Nach dem Aufsatz über die Perlenfischer schrieb er einen über den Seemannsberuf, einen zweiten über den Schildkrötenfang und einen dritten über den Nordostpassat. Dann versuchte er es mit einer kurzen Erzählung und schrieb nun hintereinander sechs Kurzgeschichten, die er verschiedenen Zeitschriften sandte. Er schrieb unaufhörlich, mit glühendem Eifer, vom frühen Morgen bis tief in die Nacht hinein, und unterbrach die Arbeit nur, um auf die Bibliothek zu gehen, zu lesen, sich Bücher zu holen, oder um Ruth zu besuchen.

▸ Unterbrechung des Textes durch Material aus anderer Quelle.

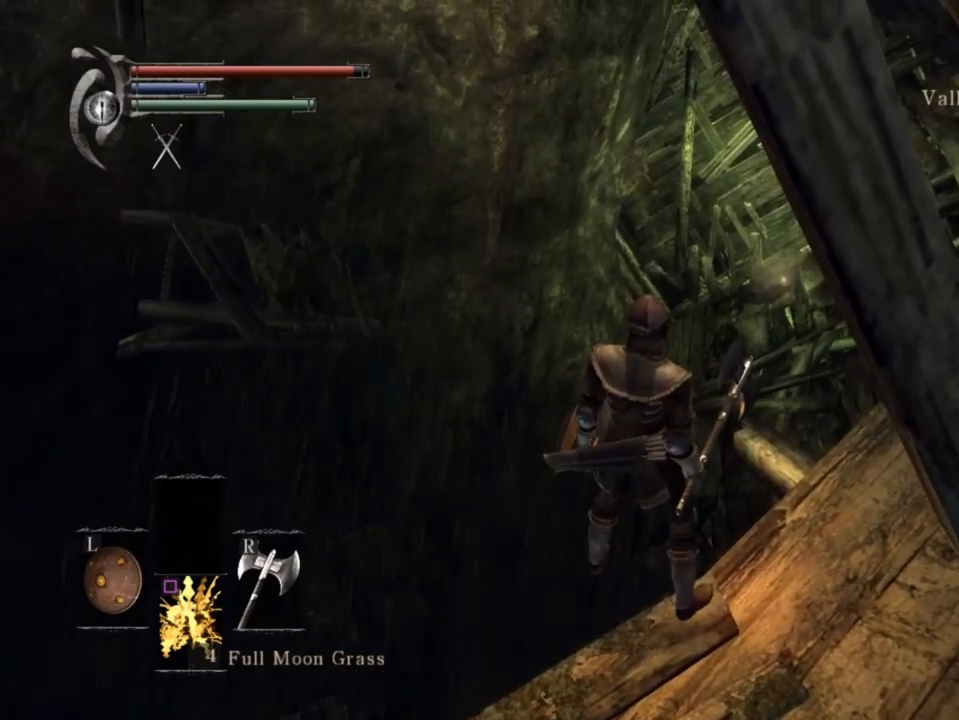
{"buttons": [], "left_stick": "center", "right_stick": "center", "events": []}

Er war grundglücklich. Er fühlte die Schöpferfreude, die die Götter gekannt haben sollen. Das ganze Leben um ihn her, der Geruch von altem Gemüse und Seifenwasser, der Anblick seiner schlampigen Schwester und des spöttischen Gesichts Bernard Higginbothams waren wie ein Traum. Die wirkliche Welt war die, die in seinen Gedanken lebte; und die Geschichten, die er schrieb, waren ebenso viele Stücke Wirklichkeit aus der Werkstatt der Gedanken.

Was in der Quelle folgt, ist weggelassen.